A wide variety of road types in different urban environments

A wide variety of road types in different urban environments are featured, including San Francisco, Phoenix, Mountain View, Los Angeles, Detroit, and Seattle. Waymo says it included data mined specifically for its unique qualifications for research purposes, including “cyclists and vehicles sharing the roadway, cars quickly passing through a busy junction, or groups of pedestrians clustering on the sidewalk.”

Waymo also claims that its “perception boxes,” or the colored boxes used to distinguish different objects on the road, are “state of the art” and superior to other open-source datasets. “This is important because the better the perception system is at tracking the objects and agents in the motion data, the more accurate the resulting behavior prediction model will be at predicting what they are going to do,” writes Drago Anguelov, head of research at Waymo. 
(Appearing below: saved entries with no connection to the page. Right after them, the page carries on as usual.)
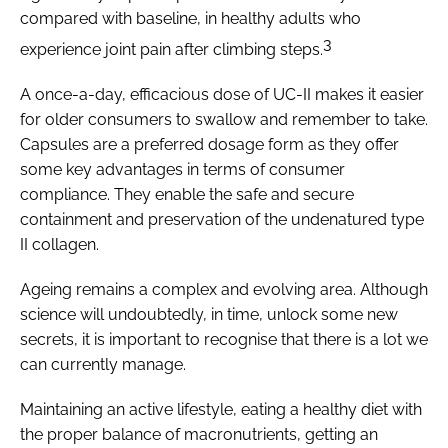
compared with baseline, in healthy adults who
3
experience joint pain after climbing steps.
A once-a-day, efficacious dose of UC-II makes it easier
for older consumers to swallow and remember to take.
Capsules are a preferred dosage form as they offer
some key advantages in terms of consumer
compliance. They enable the safe and secure
containment and preservation of the undenatured type
II collagen.
Ageing remains a complex and evolving area. Although
science will undoubtedly, in time, unlock some new
secrets, it is important to recognise that there is a lot we
can currently manage.
Maintaining an active lifestyle, eating a healthy diet with
the proper balance of macronutrients, getting an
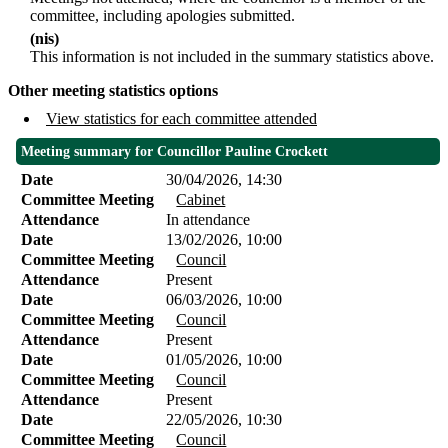
committee, including apologies submitted.
(nis)
This information is not included in the summary statistics above.
Other meeting statistics options
View statistics for each committee attended
Meeting summary for Councillor Pauline Crockett
Date
30/04/2026, 14:30
Committee Meeting
Cabinet
Attendance
In attendance
Date
13/02/2026, 10:00
Committee Meeting
Council
Attendance
Present
Date
06/03/2026, 10:00
Committee Meeting
Council
Attendance
Present
Date
01/05/2026, 10:00
Committee Meeting
Council
Attendance
Present
Date
22/05/2026, 10:30
Committee Meeting
Council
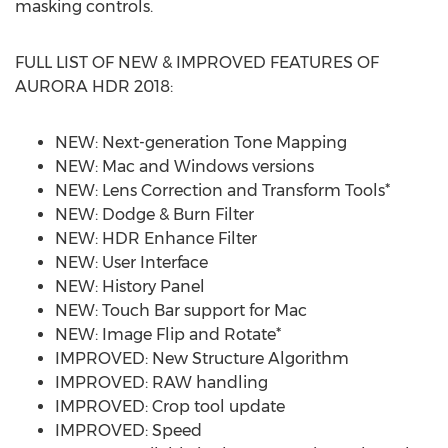
masking controls.
FULL LIST OF NEW & IMPROVED FEATURES OF
AURORA HDR 2018:
NEW: Next-generation Tone Mapping
NEW: Mac and Windows versions
NEW: Lens Correction and Transform Tools*
NEW: Dodge & Burn Filter
NEW: HDR Enhance Filter
NEW: User Interface
NEW: History Panel
NEW: Touch Bar support for Mac
NEW: Image Flip and Rotate*
IMPROVED: New Structure Algorithm
IMPROVED: RAW handling
IMPROVED: Crop tool update
IMPROVED: Speed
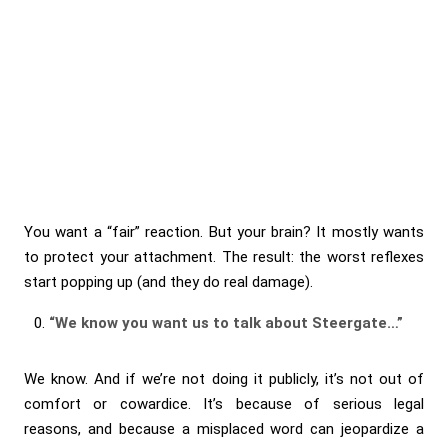
You want a “fair” reaction. But your brain? It mostly wants
to protect your attachment. The result: the worst reflexes
start popping up (and they do real damage).
“We know you want us to talk about Steergate…”
We know. And if we’re not doing it publicly, it’s not out of
comfort or cowardice. It’s because of serious legal
reasons, and because a misplaced word can jeopardize a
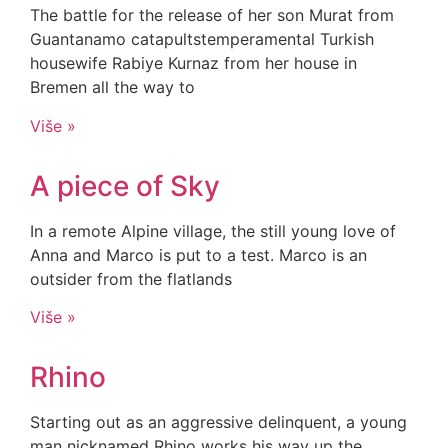
The battle for the release of her son Murat from
Guantanamo catapultstemperamental Turkish
housewife Rabiye Kurnaz from her house in
Bremen all the way to
Više »
A piece of Sky
In a remote Alpine village, the still young love of
Anna and Marco is put to a test. Marco is an
outsider from the flatlands
Više »
Rhino
Starting out as an aggressive delinquent, a young
man nicknamed Rhino works his way up the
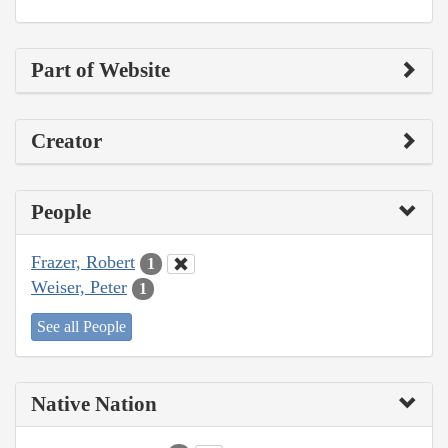
Part of Website
Creator
People
Frazer, Robert
1
Weiser, Peter
1
See all People
Native Nation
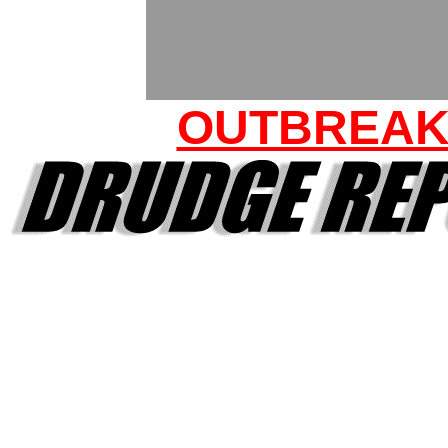
OUTBREA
To go along with the data dump, Waymo is also launching an open dataset challenge to encourage research teams in their work on behavior and prediction. There are four challenges: motion prediction, interaction prediction, real-time 3D detection, and real-time 2D detection. The winner of each challenge will receive $15,000, with second-place teams receiving $5,000 and third place $2,000. 

Waymo isn’t the first company to release an open dataset. In March 2019, Aptiv became one of the first large AV operators to publicly release a set of its sensor data. Cruise, a majority-owned subsidiary of General Motors, also released AV visualization tools to the public. Argo, which is backed by Ford, has also released a dataset of HD maps called the “Argoverse.”